WHAT IS EXPECTED: The lines wanted are those in the data below that include "down".

RECORDS SUPPLIED:
===============

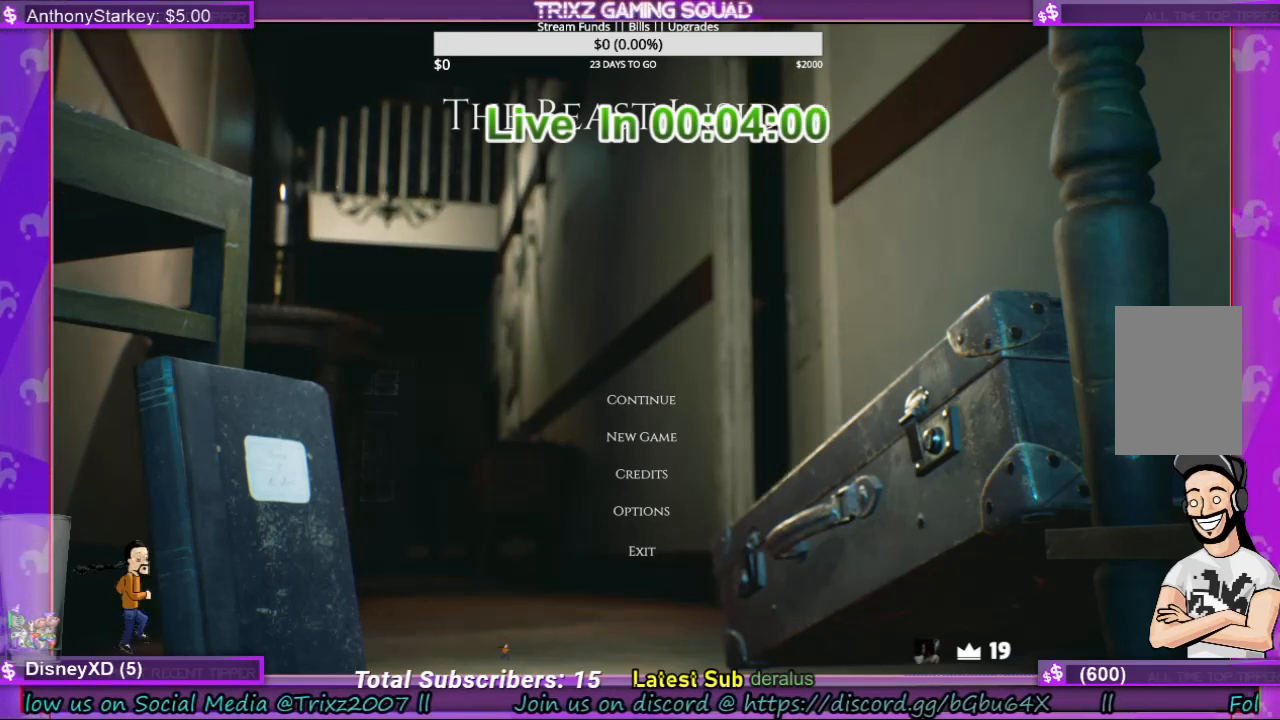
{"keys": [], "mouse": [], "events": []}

===============

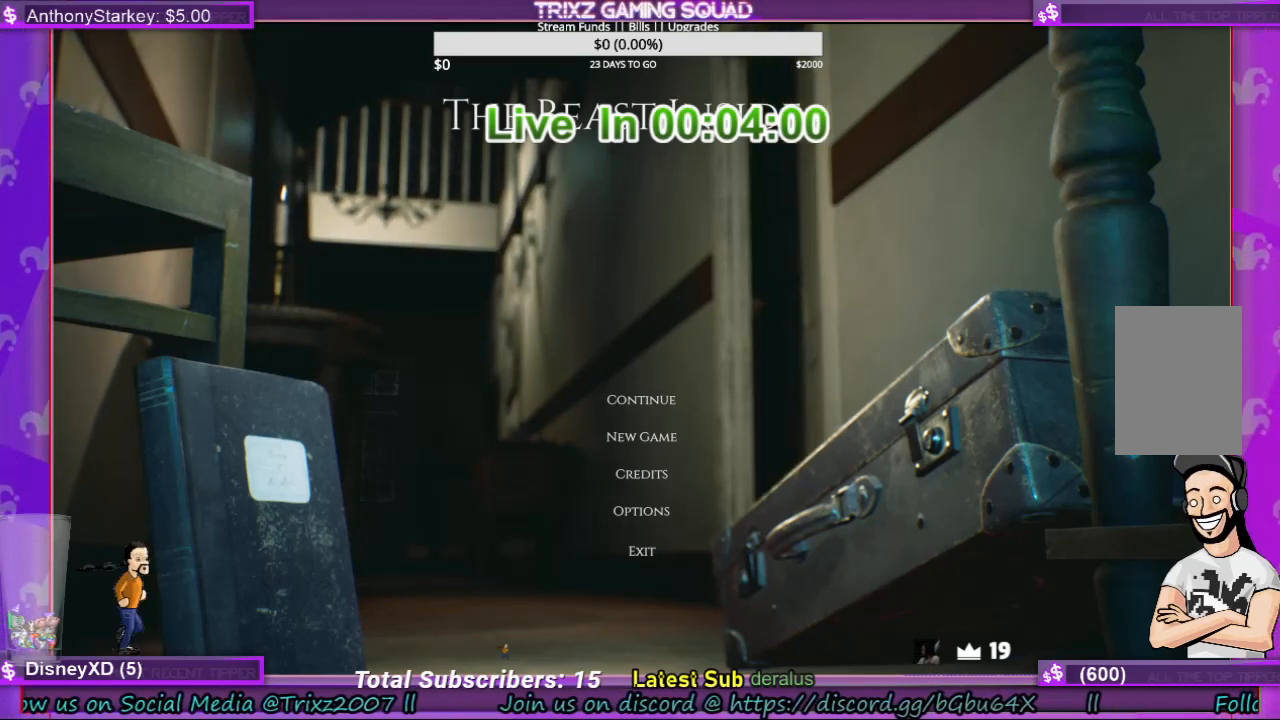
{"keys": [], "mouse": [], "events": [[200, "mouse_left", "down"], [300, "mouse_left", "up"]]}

===============

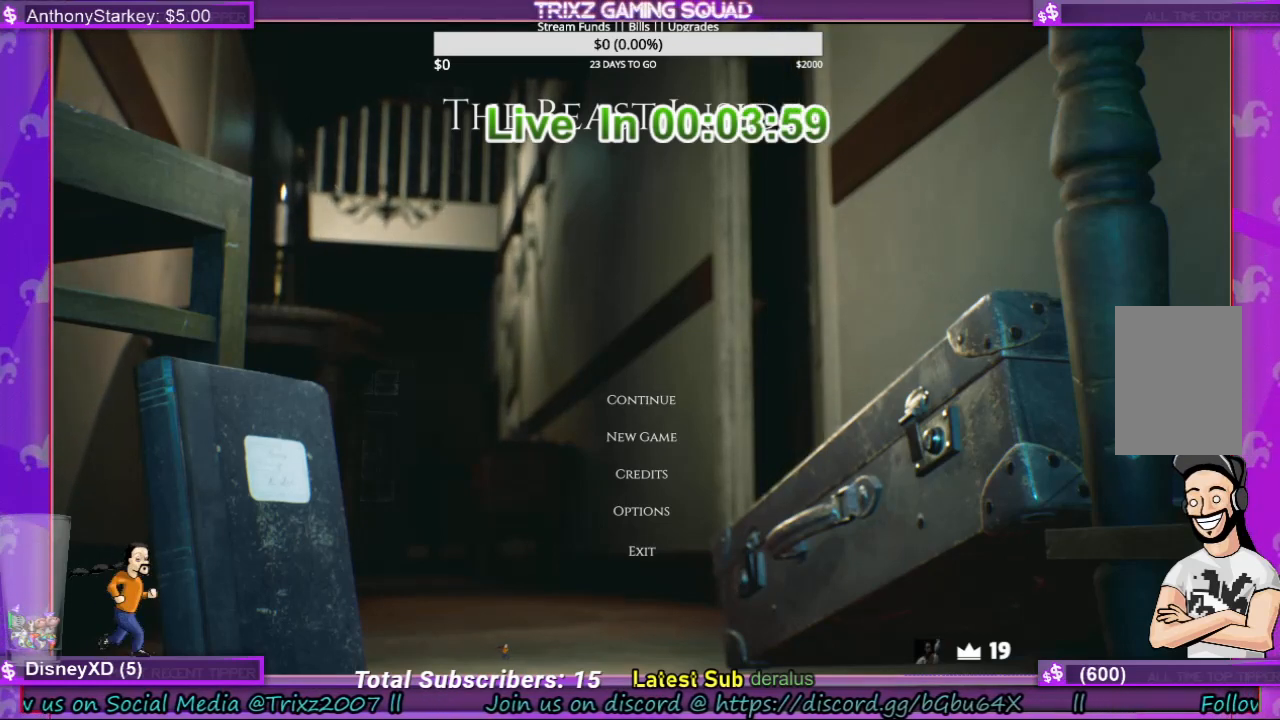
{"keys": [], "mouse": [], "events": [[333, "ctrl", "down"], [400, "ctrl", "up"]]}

===============

OUTPUT FOR THIS EXERCISE:
{"keys": [], "mouse": [], "events": [[200, "mouse_left", "down"], [300, "mouse_left", "up"]]}
{"keys": [], "mouse": [], "events": [[333, "ctrl", "down"], [400, "ctrl", "up"]]}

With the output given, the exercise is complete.